JOB ITEM:
Search the entries below for the word "products" and copy each line that has it.

SUPPLIED INFORMATION:
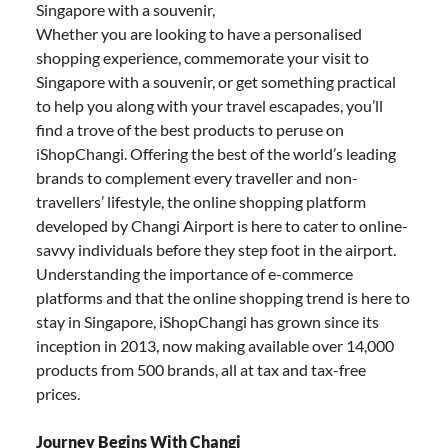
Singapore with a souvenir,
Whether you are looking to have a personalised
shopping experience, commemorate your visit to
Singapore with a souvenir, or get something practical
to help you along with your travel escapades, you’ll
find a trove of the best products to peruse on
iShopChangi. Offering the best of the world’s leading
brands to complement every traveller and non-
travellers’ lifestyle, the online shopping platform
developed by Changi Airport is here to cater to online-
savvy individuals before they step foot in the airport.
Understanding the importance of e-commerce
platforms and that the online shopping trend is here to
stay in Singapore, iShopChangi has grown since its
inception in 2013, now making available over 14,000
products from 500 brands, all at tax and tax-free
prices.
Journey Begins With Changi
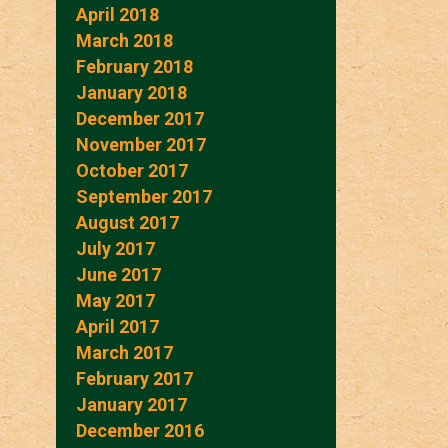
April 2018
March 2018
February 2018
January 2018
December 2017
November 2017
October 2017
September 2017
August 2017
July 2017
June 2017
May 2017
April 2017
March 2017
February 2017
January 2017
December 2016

...

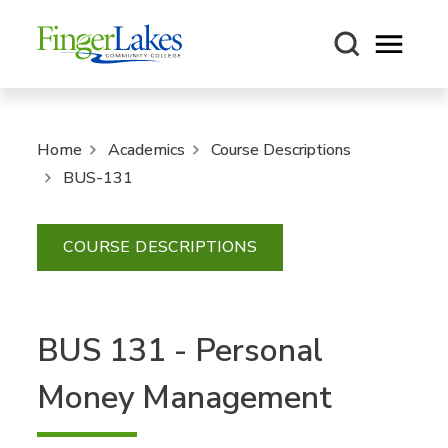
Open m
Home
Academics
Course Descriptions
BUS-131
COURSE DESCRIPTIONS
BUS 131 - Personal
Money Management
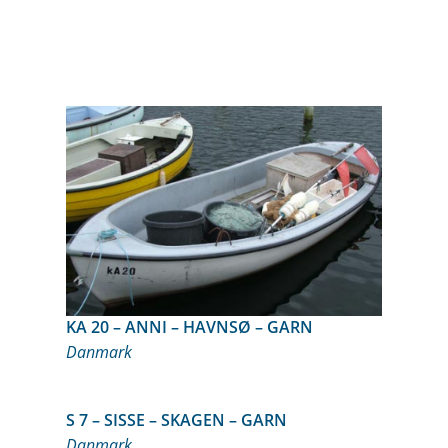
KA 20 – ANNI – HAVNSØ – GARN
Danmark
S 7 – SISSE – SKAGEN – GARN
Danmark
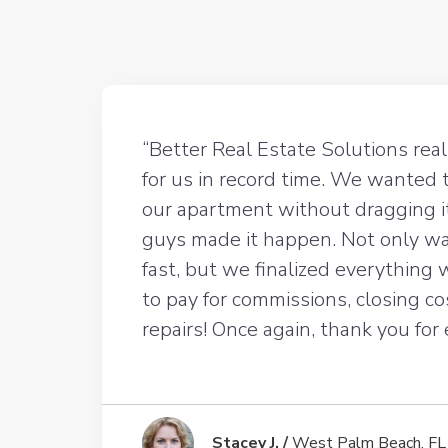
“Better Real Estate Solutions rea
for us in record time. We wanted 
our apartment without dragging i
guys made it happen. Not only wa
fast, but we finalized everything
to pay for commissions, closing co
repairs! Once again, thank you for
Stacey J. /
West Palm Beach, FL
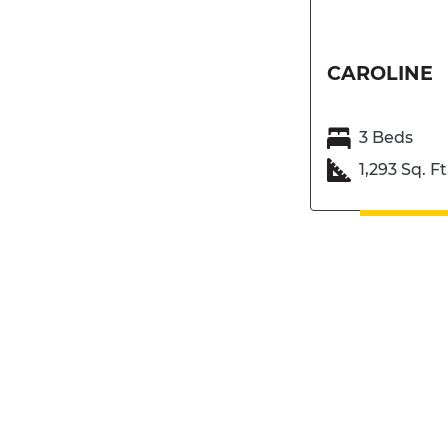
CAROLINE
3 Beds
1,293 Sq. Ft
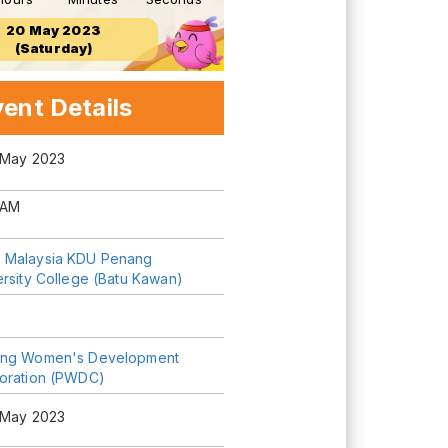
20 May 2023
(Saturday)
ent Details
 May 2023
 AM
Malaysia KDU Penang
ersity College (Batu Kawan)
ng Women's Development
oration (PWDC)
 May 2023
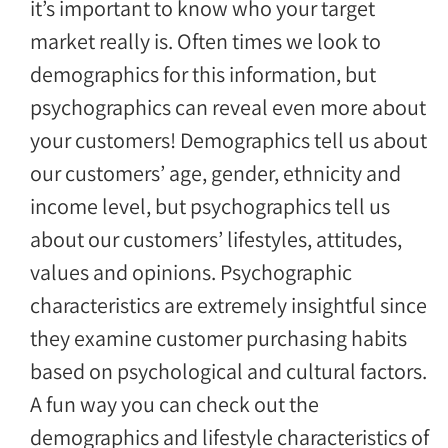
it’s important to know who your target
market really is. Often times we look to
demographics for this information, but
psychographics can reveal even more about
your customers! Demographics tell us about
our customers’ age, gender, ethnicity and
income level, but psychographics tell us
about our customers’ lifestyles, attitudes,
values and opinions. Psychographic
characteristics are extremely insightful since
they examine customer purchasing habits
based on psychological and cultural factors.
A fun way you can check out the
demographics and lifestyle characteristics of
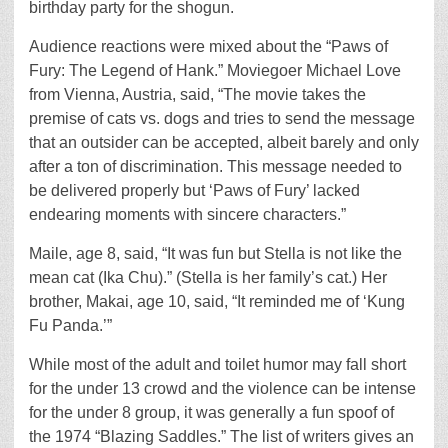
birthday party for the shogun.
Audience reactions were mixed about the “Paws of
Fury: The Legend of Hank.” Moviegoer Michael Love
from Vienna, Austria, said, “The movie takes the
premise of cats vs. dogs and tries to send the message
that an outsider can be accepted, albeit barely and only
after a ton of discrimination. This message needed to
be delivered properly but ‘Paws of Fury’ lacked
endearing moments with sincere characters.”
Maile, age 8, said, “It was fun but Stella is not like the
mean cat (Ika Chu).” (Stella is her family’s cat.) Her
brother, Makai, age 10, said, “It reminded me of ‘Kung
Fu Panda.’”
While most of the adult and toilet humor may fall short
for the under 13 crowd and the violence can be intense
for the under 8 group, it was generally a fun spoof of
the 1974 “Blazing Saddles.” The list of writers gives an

SOLVED EXERCISE:
find a trove of the best products to peruse on
products from 500 brands, all at tax and tax-free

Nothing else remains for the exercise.